Laplacian Kernelized Bandit

TL;DR

This paper introduces a novel multi-user kernel for bandit problems that combines graph Laplacian and base kernels, enabling effective exploration in non-linear, graph-structured reward settings with theoretical guarantees.

Contribution

It develops a unified multi-user RKHS kernel integrating graph Laplacian and base kernels, and designs algorithms with regret bounds that depend on an effective dimension, not user count.

Findings

Outperforms linear and non-graph baselines in non-linear settings.

Remains competitive when rewards are linear.

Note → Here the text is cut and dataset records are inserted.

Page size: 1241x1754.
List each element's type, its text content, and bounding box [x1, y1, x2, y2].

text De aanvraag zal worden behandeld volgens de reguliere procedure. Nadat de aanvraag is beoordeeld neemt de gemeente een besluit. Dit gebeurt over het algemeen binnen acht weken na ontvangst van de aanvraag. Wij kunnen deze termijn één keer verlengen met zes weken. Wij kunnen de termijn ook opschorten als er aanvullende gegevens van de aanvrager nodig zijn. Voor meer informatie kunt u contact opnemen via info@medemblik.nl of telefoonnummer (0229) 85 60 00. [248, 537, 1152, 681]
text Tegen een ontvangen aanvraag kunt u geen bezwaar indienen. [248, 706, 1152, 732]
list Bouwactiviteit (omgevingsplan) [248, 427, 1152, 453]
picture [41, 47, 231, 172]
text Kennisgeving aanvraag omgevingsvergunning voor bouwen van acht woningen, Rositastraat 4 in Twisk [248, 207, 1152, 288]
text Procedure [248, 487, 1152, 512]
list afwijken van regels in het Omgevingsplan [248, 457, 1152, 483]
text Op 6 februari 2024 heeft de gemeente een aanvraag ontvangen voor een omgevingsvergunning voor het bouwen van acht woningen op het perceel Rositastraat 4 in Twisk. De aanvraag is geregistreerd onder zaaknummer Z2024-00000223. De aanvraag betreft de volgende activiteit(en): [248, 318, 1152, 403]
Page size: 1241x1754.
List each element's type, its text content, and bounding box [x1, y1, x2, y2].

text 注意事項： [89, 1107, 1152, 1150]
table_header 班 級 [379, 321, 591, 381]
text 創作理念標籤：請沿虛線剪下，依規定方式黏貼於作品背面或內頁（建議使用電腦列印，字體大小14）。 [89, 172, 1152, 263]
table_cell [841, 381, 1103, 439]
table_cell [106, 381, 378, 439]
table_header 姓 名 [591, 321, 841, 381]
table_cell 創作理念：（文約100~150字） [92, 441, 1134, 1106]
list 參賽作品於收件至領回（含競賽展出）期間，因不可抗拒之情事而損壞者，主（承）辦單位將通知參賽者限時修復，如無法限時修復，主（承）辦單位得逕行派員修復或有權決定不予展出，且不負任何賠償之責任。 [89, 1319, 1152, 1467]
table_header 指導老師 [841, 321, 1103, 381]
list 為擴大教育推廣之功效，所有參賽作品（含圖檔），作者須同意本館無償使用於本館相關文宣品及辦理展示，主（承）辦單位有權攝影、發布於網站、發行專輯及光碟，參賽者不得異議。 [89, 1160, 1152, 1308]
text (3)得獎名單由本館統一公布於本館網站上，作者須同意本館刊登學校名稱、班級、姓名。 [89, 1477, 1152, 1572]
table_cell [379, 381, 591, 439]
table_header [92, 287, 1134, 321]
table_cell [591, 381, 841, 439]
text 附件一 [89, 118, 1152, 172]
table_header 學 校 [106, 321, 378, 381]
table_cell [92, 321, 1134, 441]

Provides a scalable regret bound based on effective dimension.

Abstract

We study multi-user contextual bandits where users are related by a graph and their reward functions exhibit both non-linear behavior and graph homophily. We introduce a principled joint penalty for the collection of user reward functions $\{f_u\}$, combining a graph smoothness term based on RKHS distances with an individual roughness penalty. Our central contribution is proving that this penalty is equivalent to the squared norm within a single, unified \emph{multi-user RKHS}. We explicitly derive its reproducing kernel, which elegantly fuses the graph Laplacian with the base arm kernel. This unification allows us to reframe the problem as learning a single ''lifted'' function, enabling the design of principled algorithms, \texttt{LK-GP-UCB} and \texttt{LK-GP-TS}, that leverage Gaussian Process posteriors over this new kernel for exploration. We provide high-probability regret bounds that scale with an \emph{effective dimension} of the multi-user kernel, replacing dependencies on user count or ambient dimension. Empirically, our methods outperform strong linear and non-graph-aware baselines in non-linear settings and remain competitive even when the true rewards are linear. Our work delivers a unified, theoretically grounded, and practical framework that bridges Laplacian regularization with kernelized bandits for structured exploration.